**Tasks to carry out**.
**a)** Answer these questions using the book description.
(i) Which programming language do the coding examples use?
(ii) Does the book require in-depth knowledge of object-oriented programming?
(iii) What is the book's title?
**b)** Set down the part of the book description between "Data Science Fundamentals" and "science concepts introduced.", inclusive, with no changes.

**** Source text

This book explains and applies the fundamentals of data science crucial for technical professionals such as DBAs and developers who are making career moves toward practicing data science. It is an example-driven book providing complete Python coding examples to complement and clarify data science concepts, and enrich the learning experience. Coding examples include visualizations whenever appropriate. The book is a necessary precursor to applying and implementing machine learning algorithms, because it introduces the reader to foundational principles of the science of data.
The book is self-contained. All the math, statistics, stochastic, and programming skills required to master the content are covered in the book. In-depth knowledge of object-oriented programming isn’t required, because working and complete examples are provided and explained. The examples are in-depth and complex when necessary to ensure the acquisition of appropriate data science acumen. The book helps you to build the foundational skills necessary to work with and understand complex data science algorithms.
Data Science Fundamentals by Example is an excellent starting point for those interested in pursuing a career in data science. Like any science, the fundamentals of data science are prerequisite to competency. Without proficiency in mathematics, statistics, data manipulation, and coding, the path to success is rocky
at best. The coding examples in this book are concise, accurate, and complete, and perfectly complement the data science concepts introduced.

********
**** Data rows

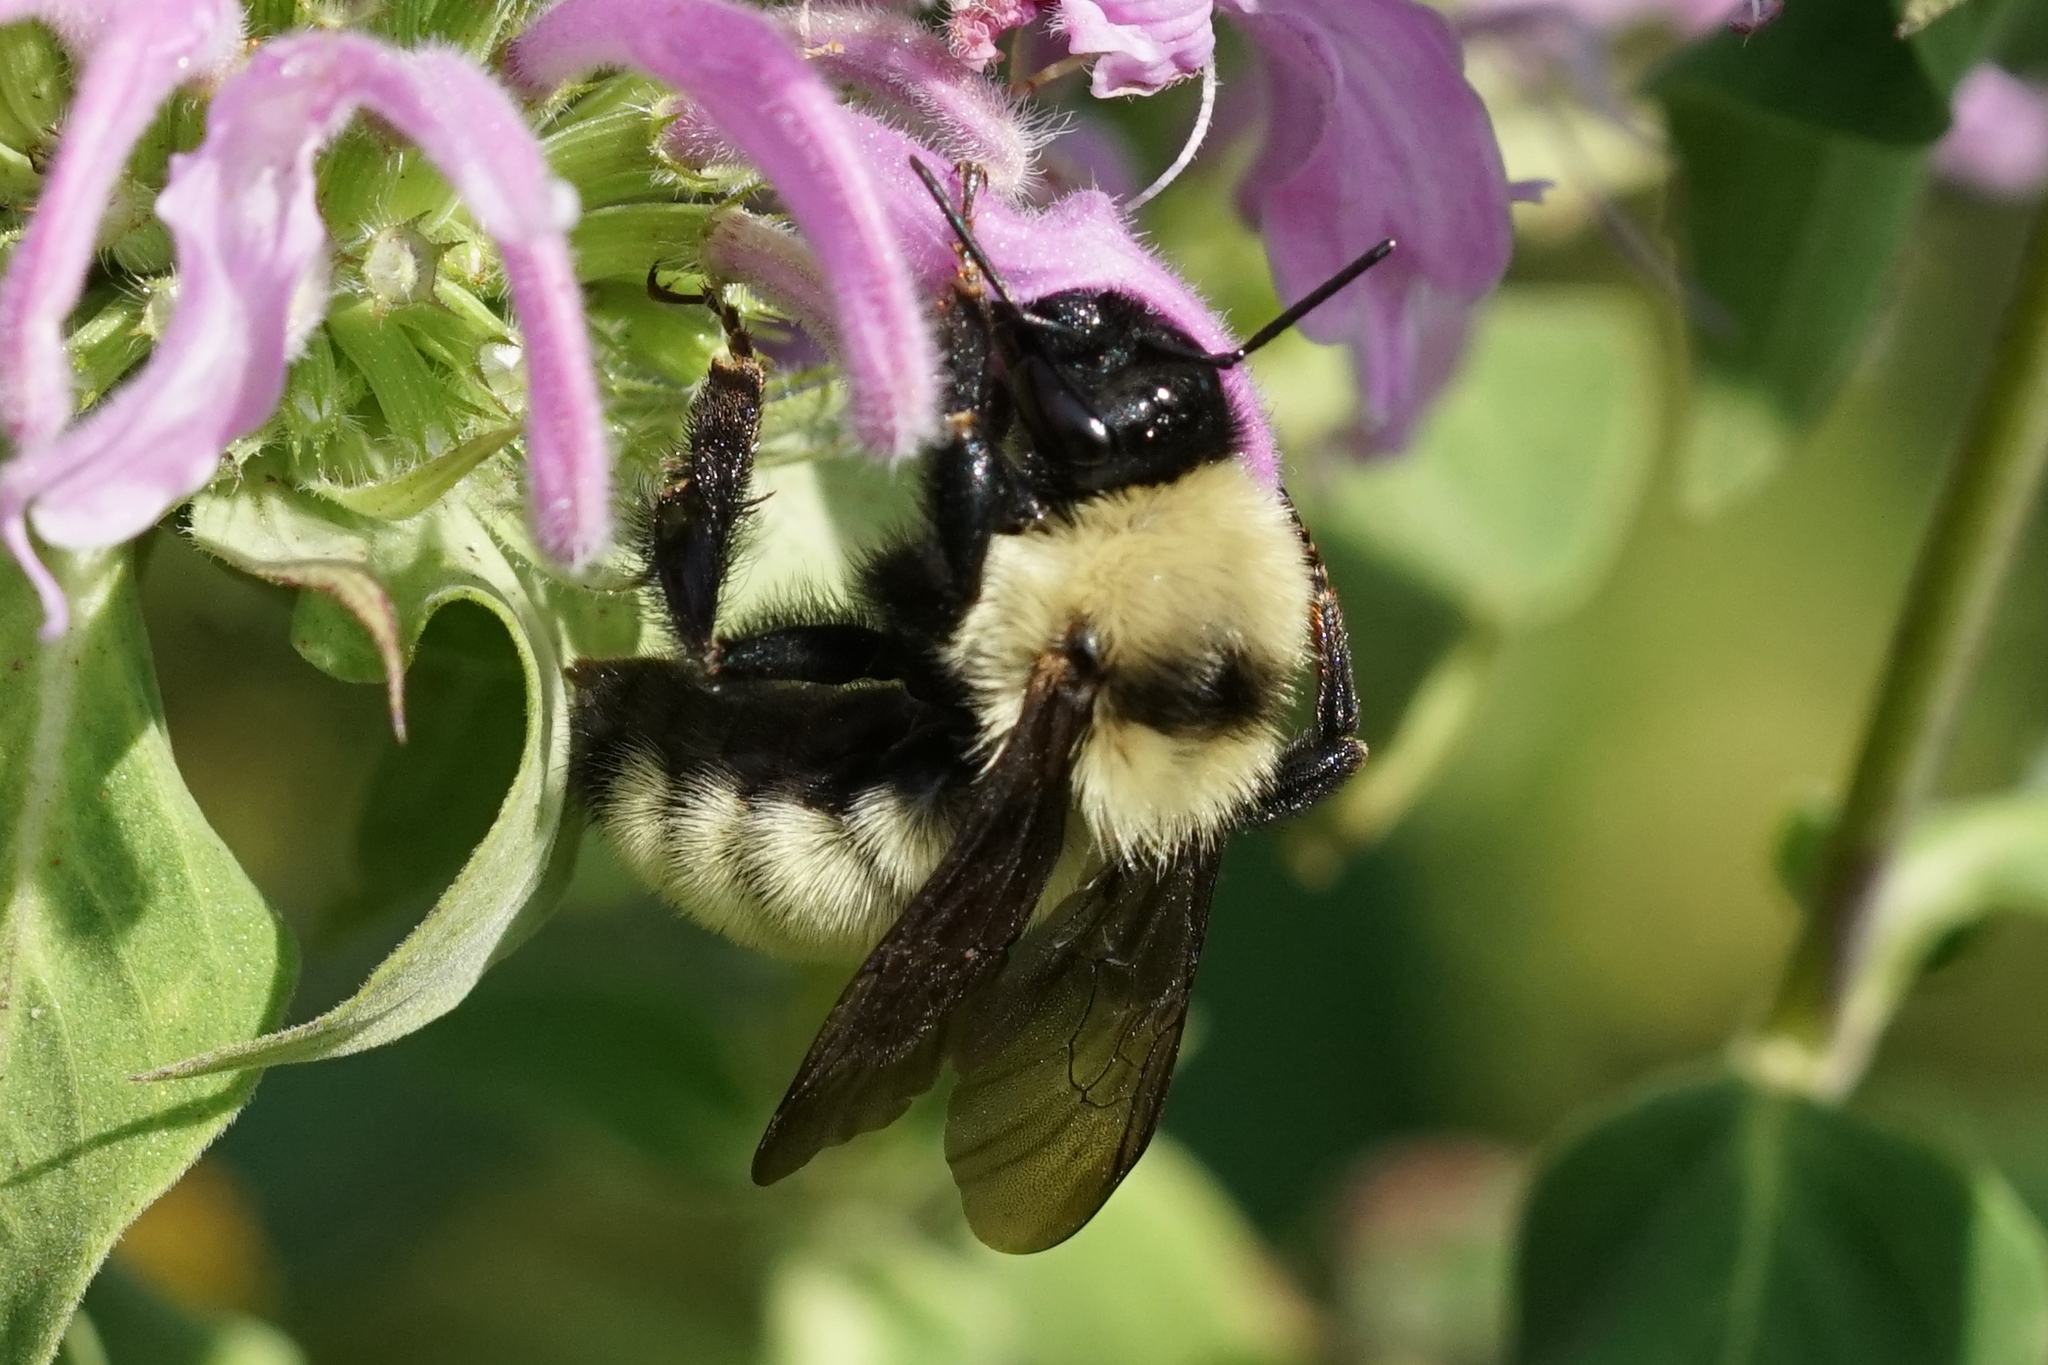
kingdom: Animalia
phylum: Arthropoda
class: Insecta
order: Hymenoptera
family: Apidae
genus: Bombus
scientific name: Bombus fervidus
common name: Yellow bumble bee
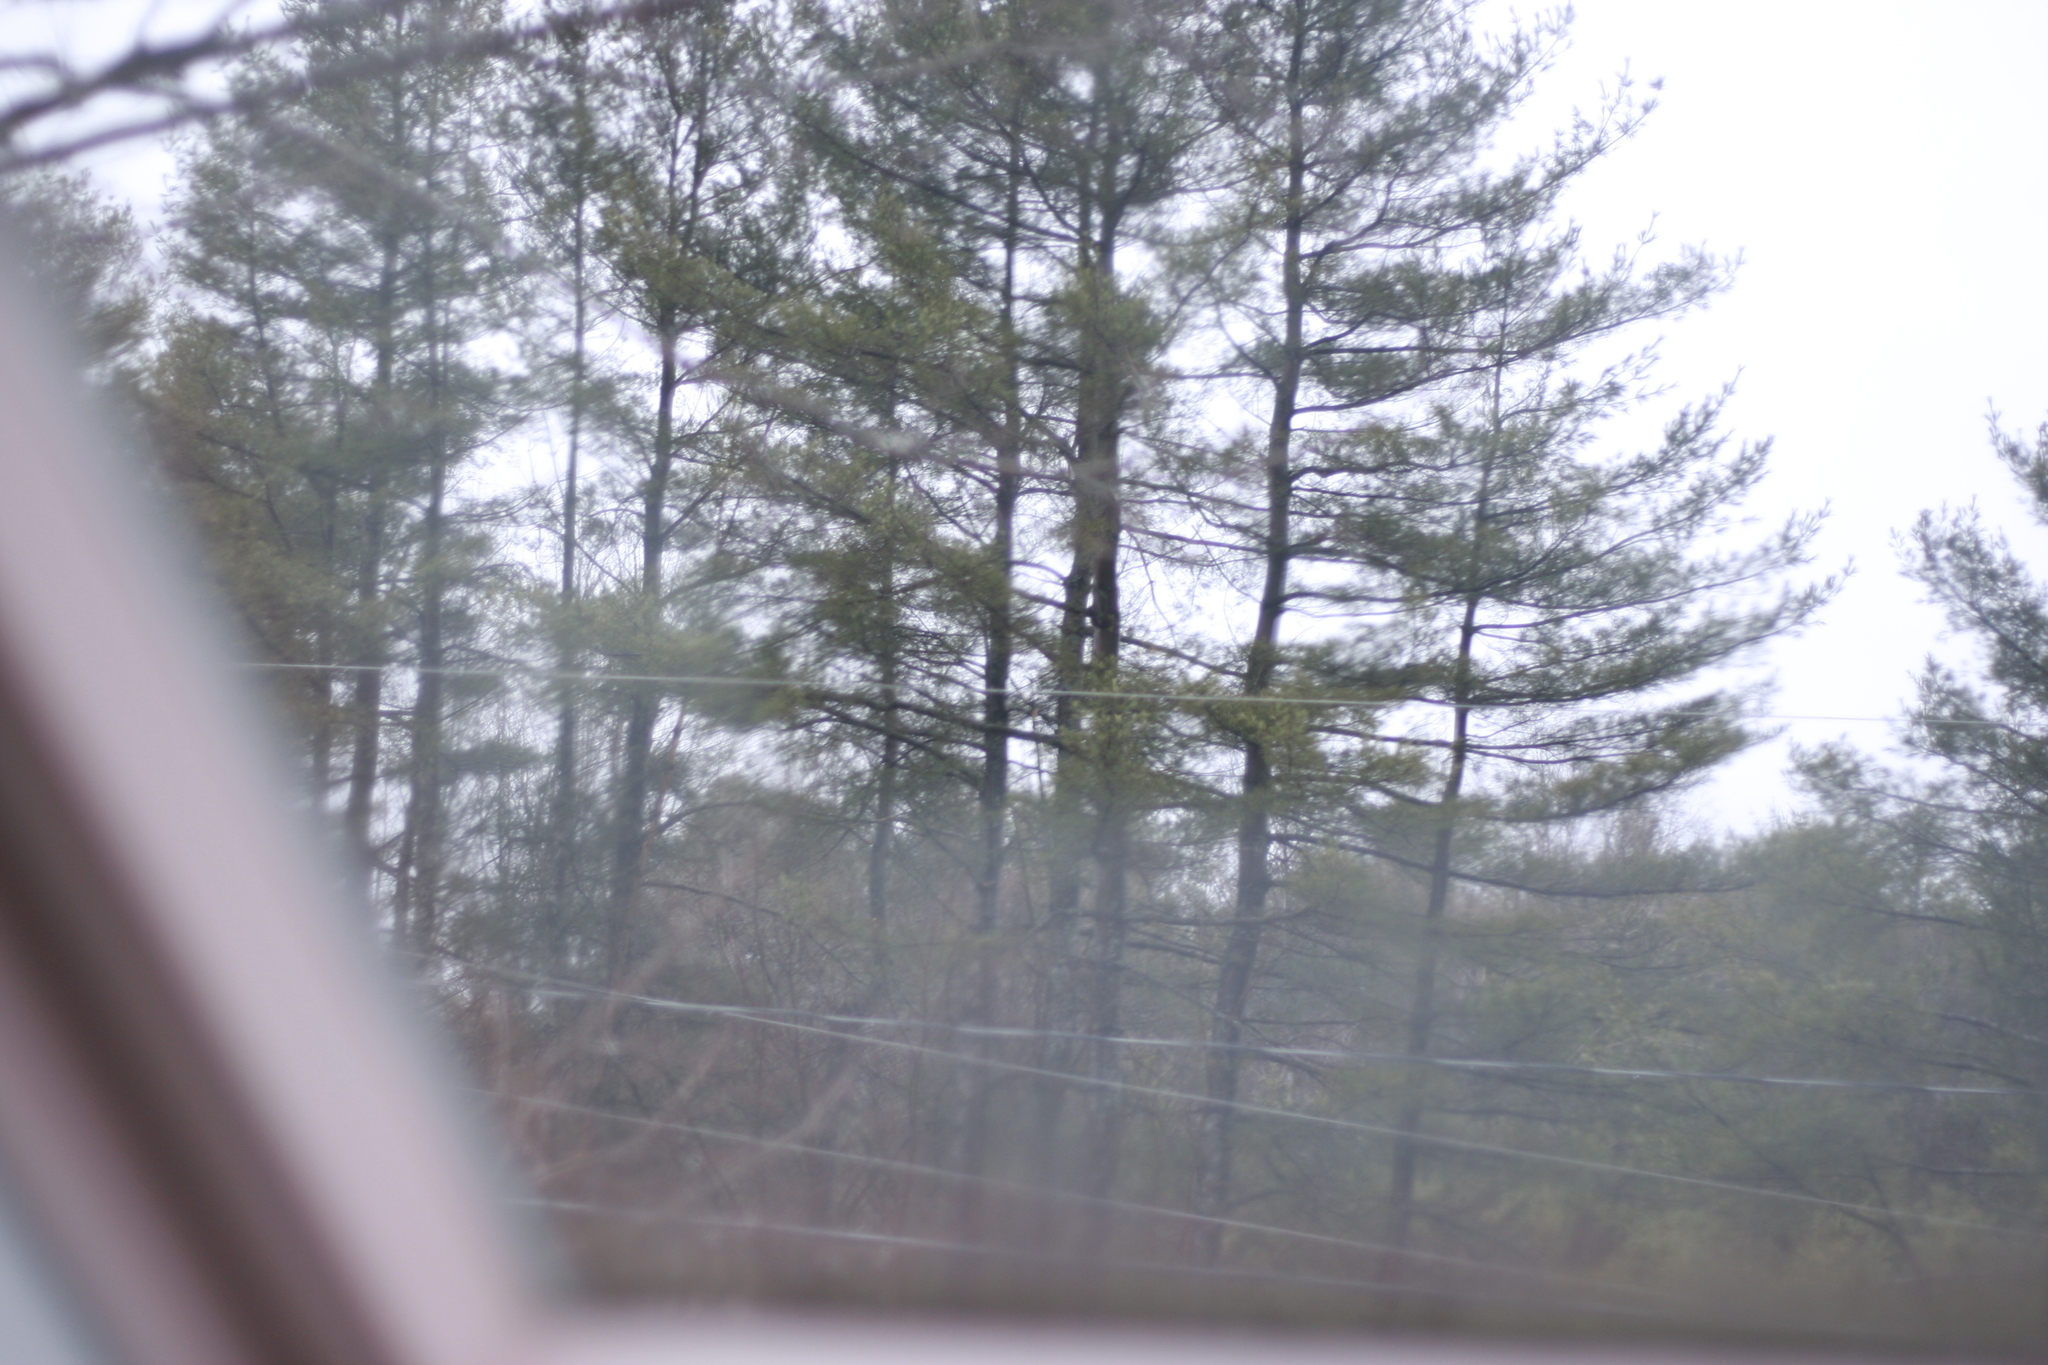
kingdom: Plantae
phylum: Tracheophyta
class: Pinopsida
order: Pinales
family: Pinaceae
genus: Pinus
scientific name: Pinus strobus
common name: Weymouth pine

********

**Completed exercise**.
**a)**
(i) Python.
(ii) No.
(iii) Data Science Fundamentals by Example.

**b)**
Data Science Fundamentals by Example is an excellent starting point for those interested in pursuing a career in data science. Like any science, the fundamentals of data science are prerequisite to competency. Without proficiency in mathematics, statistics, data manipulation, and coding, the path to success is rocky
at best. The coding examples in this book are concise, accurate, and complete, and perfectly complement the data science concepts introduced.